▶ **DATA**
#####

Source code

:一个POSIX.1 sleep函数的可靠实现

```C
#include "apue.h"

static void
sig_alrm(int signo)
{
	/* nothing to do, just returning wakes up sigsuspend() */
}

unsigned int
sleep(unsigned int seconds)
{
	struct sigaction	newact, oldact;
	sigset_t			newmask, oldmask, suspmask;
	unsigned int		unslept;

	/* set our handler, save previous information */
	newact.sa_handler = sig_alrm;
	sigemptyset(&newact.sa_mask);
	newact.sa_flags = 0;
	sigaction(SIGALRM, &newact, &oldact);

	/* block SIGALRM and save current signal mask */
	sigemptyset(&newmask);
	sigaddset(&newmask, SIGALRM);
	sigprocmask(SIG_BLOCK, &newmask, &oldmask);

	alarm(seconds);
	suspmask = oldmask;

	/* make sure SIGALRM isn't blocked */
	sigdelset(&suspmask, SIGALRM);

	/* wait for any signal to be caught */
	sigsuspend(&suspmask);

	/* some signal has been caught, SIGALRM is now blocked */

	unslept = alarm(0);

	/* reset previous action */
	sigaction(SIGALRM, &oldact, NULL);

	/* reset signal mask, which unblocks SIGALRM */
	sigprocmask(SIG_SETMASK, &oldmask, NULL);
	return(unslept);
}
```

#####

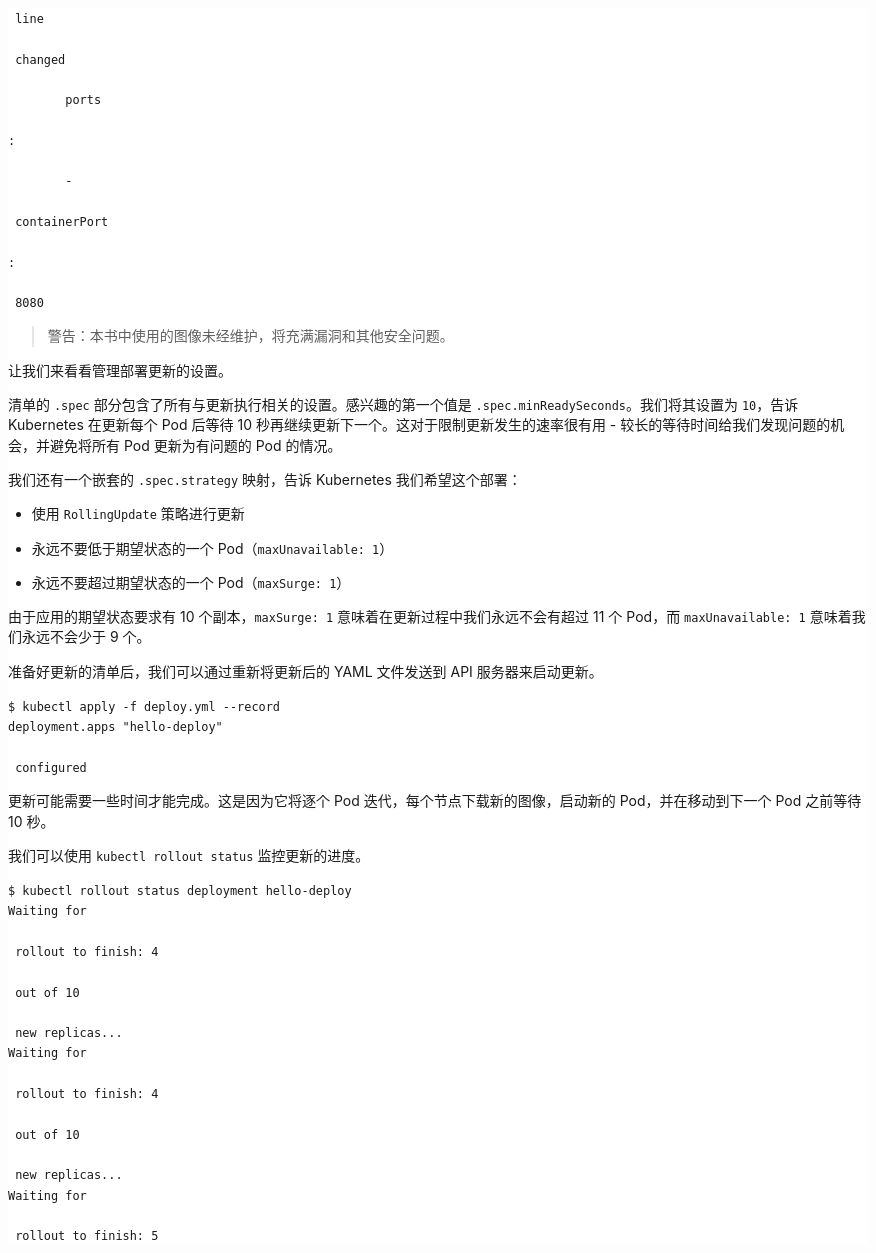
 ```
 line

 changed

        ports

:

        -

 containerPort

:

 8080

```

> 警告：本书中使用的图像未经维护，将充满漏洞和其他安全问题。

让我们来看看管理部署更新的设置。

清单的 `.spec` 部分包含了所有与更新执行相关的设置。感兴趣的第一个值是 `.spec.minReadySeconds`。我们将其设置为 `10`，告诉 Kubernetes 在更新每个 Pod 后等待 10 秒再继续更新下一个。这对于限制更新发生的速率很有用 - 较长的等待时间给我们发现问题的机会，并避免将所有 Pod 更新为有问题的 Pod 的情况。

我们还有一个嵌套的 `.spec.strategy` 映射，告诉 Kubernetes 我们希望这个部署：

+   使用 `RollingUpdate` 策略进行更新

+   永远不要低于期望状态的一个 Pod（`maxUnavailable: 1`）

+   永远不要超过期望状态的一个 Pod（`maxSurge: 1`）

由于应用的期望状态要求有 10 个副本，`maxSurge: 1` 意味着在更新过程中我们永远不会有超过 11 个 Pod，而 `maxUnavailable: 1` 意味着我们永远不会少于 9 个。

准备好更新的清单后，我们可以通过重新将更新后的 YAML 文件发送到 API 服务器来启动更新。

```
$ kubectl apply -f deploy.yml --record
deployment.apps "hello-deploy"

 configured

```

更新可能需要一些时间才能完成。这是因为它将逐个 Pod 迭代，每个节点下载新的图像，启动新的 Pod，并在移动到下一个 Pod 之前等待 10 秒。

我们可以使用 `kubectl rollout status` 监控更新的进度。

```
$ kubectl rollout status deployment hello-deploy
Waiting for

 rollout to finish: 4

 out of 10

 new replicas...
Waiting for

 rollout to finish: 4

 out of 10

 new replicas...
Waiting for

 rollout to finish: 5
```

#####

▶ **WHAT THE TASK ASKS**
From the listing above, pick out each line where the word "status" appears.

▶ **THE COMPLETED TASK**
我们可以使用 `kubectl rollout status` 监控更新的进度。
$ kubectl rollout status deployment hello-deploy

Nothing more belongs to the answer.